Why hotel developments are not about to slow down anytime soon

A view of the Four Points Sheraton Hotel.PHOTO:WILBERFORCE OKWIRI

When the Pinnacle Tower opens its doors to the public, Hilton will operate the tallest hotel in Africa. At 70 storeys and 300 metres high, the tower under construction in Upper Hill, Nairobi, is expected to be the tallest building in Africa.

America-based Marriott International - now with over a million rooms worldwide - Hiton, Accor, Hyatt and Radisson Group are some of the brands whose expansion in the local market is being watched closely by developers.

As the Magical Kenya Travel Expo was going on at the Kenyatta International Convention Centre in Nairobi last week, another high level forum was taking place at the Radisson Blu Hotel in Upper Hill.

The African Hospitality Investment Forum is the premier hotel investment conference on the continent, attracting international hotel owners, investors, financiers, management companies and advisors.

It is here that global hospitality giants announce the next frontier for big buck spending. Kenya, and Africa, is slowly becoming the playground for the big boys in hospitality.

The number of hotels openings being planned on a continent that was hardly on the radar a decade ago is staggering. They look past the insecurity tag that has been the bane of the continent with executives saying insecurity is global and can no longer be used as a barrier to investment.

Radisson Group, which entered the African market in 2000, now operates 45 hotels with a similar number in the pipeline.
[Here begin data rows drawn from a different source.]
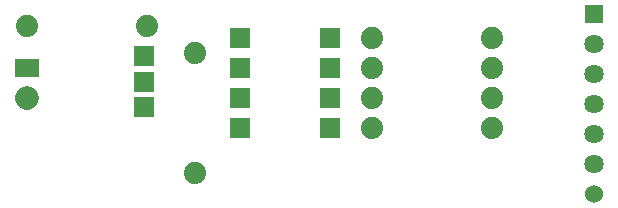
<source format=gbl>
G04 ---------------------------- Layer name :BOTTOM LAYER*
G04 easyEDA 0.1*
G04 Scale: 100 percent, Rotated: No, Reflected: No *
G04 Dimensions in inches *
G04 leading zeros omitted , absolute positions ,2 integer and 4 * 
%FSLAX24Y24*%
%MOIN*%
G90*
G70D02*

%ADD11R,0.068000X0.068000*%
%ADD12C,0.074000*%
%ADD14R,0.066000X0.066000*%
%ADD15R,0.080000X0.060000*%
%ADD16R,0.064300X0.064300*%
%ADD17C,0.064300*%
%ADD19C,0.060000*%
%ADD21C,0.080000*%

%LPD*%
%LNVIA PAD TRACK COPPERAREA*%
G54D11*
G01X9300Y14900D03*
G01X9300Y13900D03*
G01X9300Y12900D03*
G01X9300Y11900D03*
G01X12300Y11900D03*
G01X12300Y12900D03*
G01X12300Y13900D03*
G01X12300Y14900D03*
G54D12*
G01X13700Y13900D03*
G01X17700Y13900D03*
G01X13700Y12900D03*
G01X17700Y12900D03*
G01X13700Y11900D03*
G01X17700Y11900D03*
G54D14*
G01X6100Y12600D03*
G01X6100Y13450D03*
G01X6100Y14300D03*
G54D15*
G01X2200Y13900D03*
G54D12*
G01X2200Y15300D03*
G01X6200Y15300D03*
G01X7800Y10400D03*
G01X7800Y14400D03*
G01X13700Y14900D03*
G01X17700Y14900D03*
G54D16*
G01X21100Y15700D03*
G54D17*
G01X21100Y14700D03*
G01X21100Y13700D03*
G01X21100Y12700D03*
G01X21100Y11700D03*
G01X21100Y10700D03*
G54D19*
G01X21100Y9700D03*
G54D11*
G01X9300Y14900D03*
G01X9300Y13900D03*
G01X9300Y12900D03*
G01X9300Y11900D03*
G01X12300Y11900D03*
G01X12300Y12900D03*
G01X12300Y13900D03*
G01X12300Y14900D03*
G54D12*
G01X13700Y13900D03*
G01X17700Y13900D03*
G01X13700Y12900D03*
G01X17700Y12900D03*
G01X13700Y11900D03*
G01X17700Y11900D03*
G54D14*
G01X6100Y12600D03*
G01X6100Y13450D03*
G01X6100Y14300D03*
G54D15*
G01X2200Y13900D03*
G54D12*
G01X2200Y15300D03*
G01X6200Y15300D03*
G01X7800Y10400D03*
G01X7800Y14400D03*
G01X13700Y14900D03*
G01X17700Y14900D03*
G54D16*
G01X21100Y15700D03*
G54D17*
G01X21100Y14700D03*
G01X21100Y13700D03*
G01X21100Y12700D03*
G01X21100Y11700D03*
G01X21100Y10700D03*
G54D19*
G01X21100Y9700D03*
G54D21*
G01X2200Y12900D02*
G01X2200Y12900D01*

M00*
M02*
</source>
This year alone, the group has added 1,300 rooms on the continent.

Tim Cordon, the group’s senior-vice president for Africa, Middle East and Turkey, says no serious hospitality investment can afford to put Africa, and Kenya in particular, on the back-burner. He says they are planning to build at least 100 hotels by 2022 under an expansion blueprint dubbed Destination 2022.

The key, he says, is to not just sign up but open hotels as quickly as possible and stay ahead of the park. “Kenya has the infrastructure in place that is conducive to hotel development. The country’s GDP mirrors that of the continent and needs more hotels. A city like Nairobi is still underserved when it comes to hotel investment. The decision to invest here was made about 20 years ago and we are not going back on that,” says Cordon.

Expansion plans

Although a number of these brands plan to bring existing hotels into their portfolios, others plan to work with developers to create products that resonate with the much-touted growing middle-class.

Hilton, known locally for its enduring iconic hotel in the CBD, has been dormant for ages but has awakened with a series of development plans.

Last week, the group opened Hilton Garden Inn near Jomo Kenyatta International Airport (JKIA). It also operates Double Tree by Hilton on Ngong Road, and expects to open eight hotels across Africa this year.

Hilton Garden Inn grand opening at Nairobi Airport (PHOTO:WILBERFORCE OKWIRI)

Last year, they launched the Hilton Africa Growth Initiative, which will support the conversion of existing hotels to the brand. The initial five-year investment expected to cost $50 million (Sh5 billion) will see 100 conversion opportunities and bring in up to 20,000 rooms. “As (Africa) continues to undergo rapid urbanisation, with the UN forecasting that the world’s 10 fastest-growing cities will all be in Africa by 2035, this hotel is a part of our strategy to connect guests to key cities and airport locations across the region,” says Chris Nassetta, Hilton’s CEO.

Not to be left behind is Marriot, which has kept developers on the continent busy.

Its flagship project in Kenya is under construction on Chiromo Road, Nairobi. This, and new projects in Ghana, Morocco and South Africa, will see property developers scramble for the $250 million (Sh25 billion) kitty on the table.

In Kenya, the group has recently branded Four Points by Sheraton in Hurlingham.

Protea Hotel by Marriott Nairobi, expected to open in 2021, will be located about five kilometres from JKIA. “African economies have sustained unprecedented rates of growth, which have mainly been driven by a strong domestic demand, improved macroeconomic management and increased political stability. The continent doesn’t have sufficient branded hotels, presenting us with a fantastic opportunity to grow our brands and enhance our footprint,” said Alex Kyriakidis, president and managing director, Middle East and Africa.

Lee Karuri, a developer and chairman of Resorts and Cities, says the increased interest by top hospitality brands in the region has spurred new construction projects.

Africa favoured

He says Africa is emerging as a top contender in the tourism and conference segments, with global players demanding top-notch products from local developers. “Most of these hotel brands do not own property but have the expertise to run one in any part of the world. They usually enter into a partnership contract with a developer. On the other hand, locals cannot build an international brand quickly enough but the partnership allows them to access global business network, hence a quick uptake of their products,” he says.

Karuri says that for these business models to work, developers should be ready to share revenues rather than cling to “ownership” tag and lose out.

He says these contracts have clear exit strategies, depending on business outcome: “That is why you find existing hotels signing in different brands from time to time.”